Your answer should consist of each line from the data below that contains "depth".
************
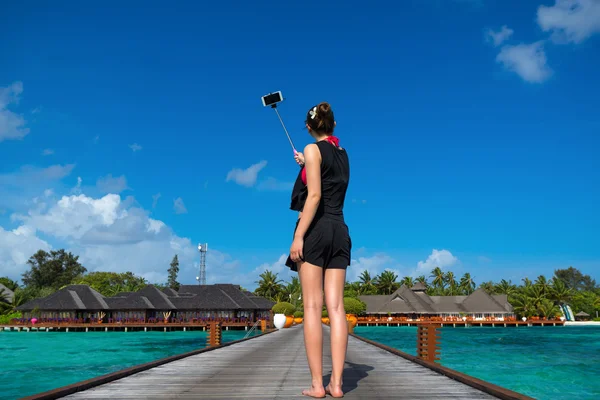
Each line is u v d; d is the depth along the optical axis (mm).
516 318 85938
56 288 100188
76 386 4473
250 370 6664
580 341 38750
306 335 3650
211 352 10703
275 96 4051
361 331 60188
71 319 58281
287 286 95312
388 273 104938
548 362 20859
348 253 3762
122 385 4977
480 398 4059
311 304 3633
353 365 7344
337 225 3619
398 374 5992
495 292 111750
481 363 20281
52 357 23625
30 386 13695
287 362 8031
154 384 5066
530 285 93438
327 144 3678
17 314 66250
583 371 17281
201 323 56688
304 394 3846
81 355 24719
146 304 58781
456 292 108250
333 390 3725
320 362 3707
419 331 8055
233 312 60688
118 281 101375
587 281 147250
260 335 20484
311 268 3598
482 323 78875
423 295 87562
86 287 61281
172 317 60531
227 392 4523
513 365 19406
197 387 4883
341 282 3703
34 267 104812
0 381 14789
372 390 4500
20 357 23656
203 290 63125
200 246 73188
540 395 12086
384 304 80875
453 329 70938
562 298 90125
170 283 114125
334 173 3629
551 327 77562
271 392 4523
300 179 3785
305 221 3508
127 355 24656
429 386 4793
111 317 59906
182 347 30656
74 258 108562
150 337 44562
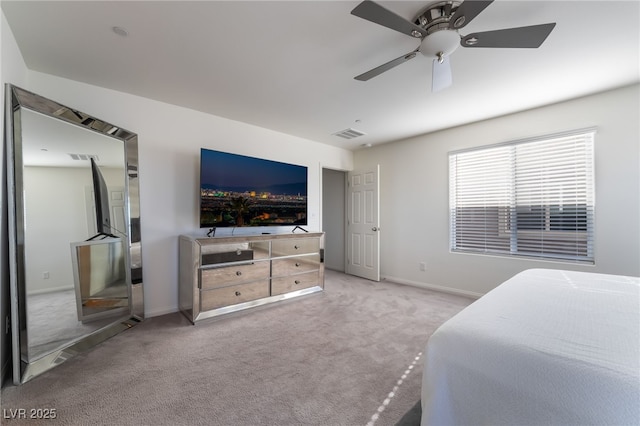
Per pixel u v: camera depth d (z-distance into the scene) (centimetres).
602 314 118
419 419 142
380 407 151
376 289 398
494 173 349
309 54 207
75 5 157
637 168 255
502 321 111
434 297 358
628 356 84
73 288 213
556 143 303
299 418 143
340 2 155
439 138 397
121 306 254
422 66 221
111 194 251
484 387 91
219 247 278
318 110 317
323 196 577
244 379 175
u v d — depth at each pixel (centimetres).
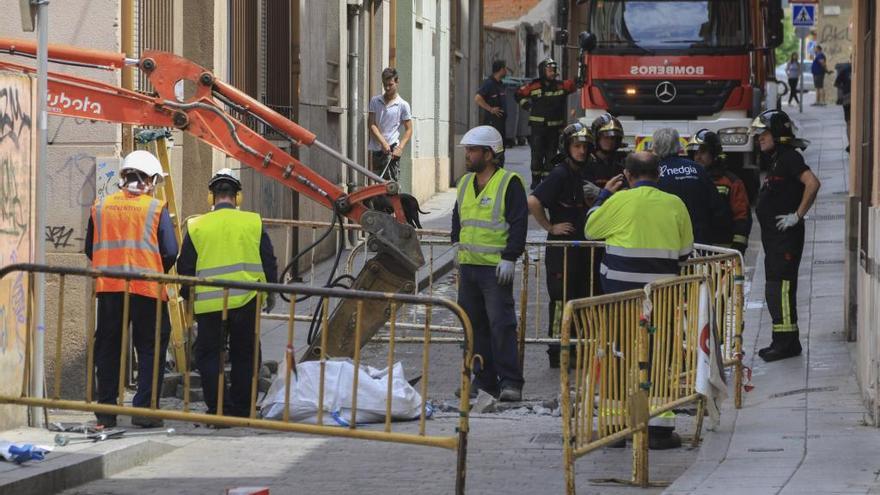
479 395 1509
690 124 2952
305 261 2500
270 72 2327
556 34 3142
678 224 1315
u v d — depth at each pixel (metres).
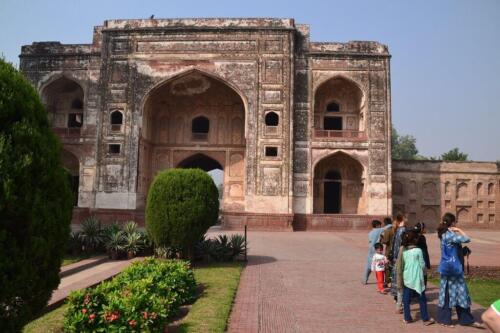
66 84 18.31
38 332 3.85
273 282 6.20
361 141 16.73
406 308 4.36
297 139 16.73
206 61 16.92
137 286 4.12
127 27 17.25
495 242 12.91
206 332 3.81
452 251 4.36
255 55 16.84
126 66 17.09
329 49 17.23
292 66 16.73
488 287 6.36
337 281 6.37
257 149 16.41
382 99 16.94
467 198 18.86
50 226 2.67
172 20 17.20
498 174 18.98
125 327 3.43
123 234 8.64
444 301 4.34
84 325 3.47
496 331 1.71
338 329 4.09
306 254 9.27
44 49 17.92
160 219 7.16
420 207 18.62
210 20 17.12
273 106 16.59
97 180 16.62
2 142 2.43
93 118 17.38
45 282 2.71
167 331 3.76
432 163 18.88
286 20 17.00
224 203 18.25
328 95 18.25
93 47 17.81
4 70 2.66
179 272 5.00
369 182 16.56
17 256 2.45
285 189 16.19
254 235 13.63
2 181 2.37
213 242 8.30
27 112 2.67
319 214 16.28
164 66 17.02
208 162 20.42
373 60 17.11
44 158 2.67
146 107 17.30
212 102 18.73
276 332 3.94
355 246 10.95
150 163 18.50
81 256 8.32
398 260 4.54
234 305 4.88
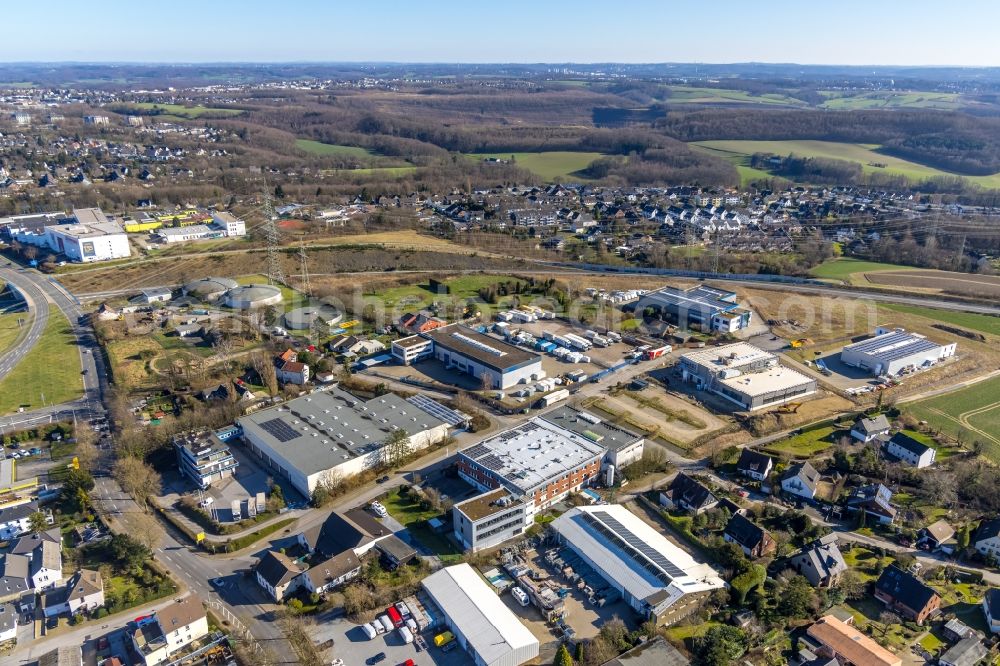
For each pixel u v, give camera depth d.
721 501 125.94
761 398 163.50
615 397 170.75
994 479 128.75
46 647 94.00
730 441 150.12
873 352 187.62
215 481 134.62
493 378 174.75
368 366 187.12
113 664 88.50
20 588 103.50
************
RESPONSE TO THIS EXERCISE |
Each line is u v d; d is the depth along the optical axis (mm).
Per pixel u v: camera depth d (z-distance into the scene) (centimetres).
u v d — depth at each pixel (centimetres).
u v d — depth at each pixel (metres).
For each pixel u v, give camera depth d.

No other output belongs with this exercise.